EntrepreneurshipSolopreneur

Treat Your Business Like a Hackathon

One of the constants in life is that you will always make mistakes, so here I reflect on both the good/bad easy/hard fun/scary lessons I learn. I do NOT try to find a solution, but rather a different path forward with my new knowledge. When I try to find solutions, I tend to believe that I cannot make the same mistake again. This space allows mistakes to exist so long as I continue to try different paths rather than claim solution over them.

What Happened

I spent the last few months in 2025 reading about how to start a company in a different way than I had been trying. In doing so, I realized it was similar to how I started, but much more focused and pragmatic. However, over those years, I developed a bad habit: Build First Mentality.

Especially for engineers who can build, this habit is destructive.

I thought that reframing how I was building and what I was building towards would change everything, but I just ended up having a Build First Mentality pop up in other places.

In three separate pet project/solopreneur ideas, I carried a build first mentality even though I was absolutely not trying to follow my previous start up methodology.

In these cases I built too big for a first pass, built without confirming my demand hypothesis, and built without confirming founder fit.

These were all pretty hard to admit, but everything is a learning process so I'm going to do my best not to be so hard. I'll go into more depth in each of the respective articles.
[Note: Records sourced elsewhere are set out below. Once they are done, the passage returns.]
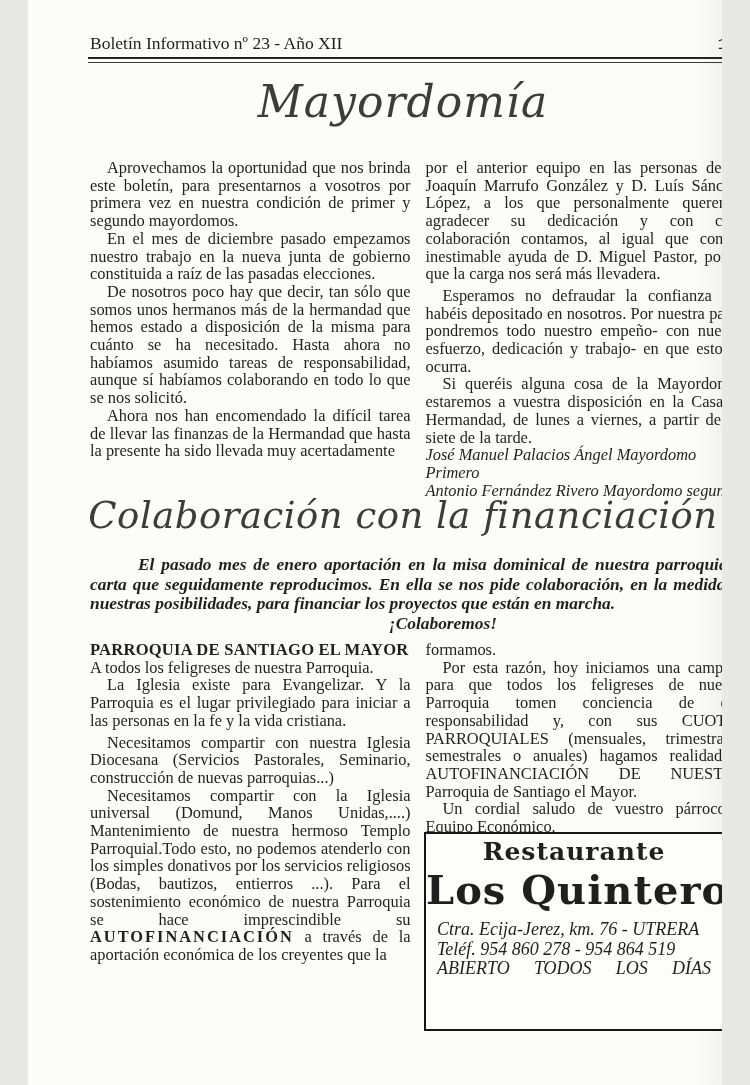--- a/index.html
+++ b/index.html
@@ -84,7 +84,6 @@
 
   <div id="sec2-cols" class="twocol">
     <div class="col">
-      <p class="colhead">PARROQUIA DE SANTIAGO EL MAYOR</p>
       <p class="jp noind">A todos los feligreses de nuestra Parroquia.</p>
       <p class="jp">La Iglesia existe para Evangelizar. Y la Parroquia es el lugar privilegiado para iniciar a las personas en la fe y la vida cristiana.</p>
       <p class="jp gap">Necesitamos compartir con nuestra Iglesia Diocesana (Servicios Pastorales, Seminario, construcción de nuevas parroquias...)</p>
  1. Face to Face with your Nemesis
  2. When Your Competitive Edge Becomes Dull
  3. Bet That Was on Your 2026 Bingo Card

What I Noticed About Myself

I don't know why I still found myself 'building first', but I can say for sure that I need to rebuild my comfort zone/habit. The best way I've always found to do that is with structure.

I'm going to start a structured flow diagram that I keep updated for all of my endeavors and see where it leads me in a few months.

What I’m Sitting With

Where did I go wrong with these projects?

Each of them had different issues, but all of them resulted in me building big even if I reduced the size of the problem. I jump too quickly to coding as a solution.

Why did I still make the wrong choice?

I think it's probably just where I'm comfortable because I want things to just work. Often the opposite of a build first mentality is a 'do it by hand until you can't' mentality. This inherently means, building and tearing down again and again. I don't think I'm deeply comfortable with this and so even when I'm consciously trying not to, I end up doing it.

Why was I so confident in making that wrong decision?

I didn't have good systems in place to challenge the way I was building. It wasn't until weeks into all these projects did I really pick my head up and evaluate if I was going in the right direction.

How I’ll Hold This

I've started a live document to give myself better structure when pursuing ideas: Selling Something That Doesn't Exist.

Effectively, treat your business like a hackathon. What I mean by that is try to build it all in 24 hours. If you can't, make it smaller. If it isn't crystal clear, get more clear. I do not mean go insta-build and grind all-night to get some localhost demo. I'm really just referring to the 24 hour constraint of some hackathons. Maybe this isn't the best phrasing. It feels like it will be misunderstood in a few years 🫤.